START Information supplied

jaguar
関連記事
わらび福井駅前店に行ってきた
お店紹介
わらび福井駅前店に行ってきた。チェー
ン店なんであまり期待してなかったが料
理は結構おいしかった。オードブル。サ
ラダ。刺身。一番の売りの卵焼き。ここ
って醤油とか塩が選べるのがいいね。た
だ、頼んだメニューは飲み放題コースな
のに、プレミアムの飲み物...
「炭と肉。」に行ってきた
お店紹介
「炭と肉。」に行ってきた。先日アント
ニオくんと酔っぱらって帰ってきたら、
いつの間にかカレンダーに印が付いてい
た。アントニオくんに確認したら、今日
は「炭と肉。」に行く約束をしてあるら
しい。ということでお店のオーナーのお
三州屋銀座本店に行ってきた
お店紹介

END Information supplied

▶ _Activity_
Which lines in the data above contain the string "わらび福井駅前店に行ってきた", with case taken into account? Report each of those lines in full.

▶ _Solution below_
わらび福井駅前店に行ってきた
わらび福井駅前店に行ってきた。チェー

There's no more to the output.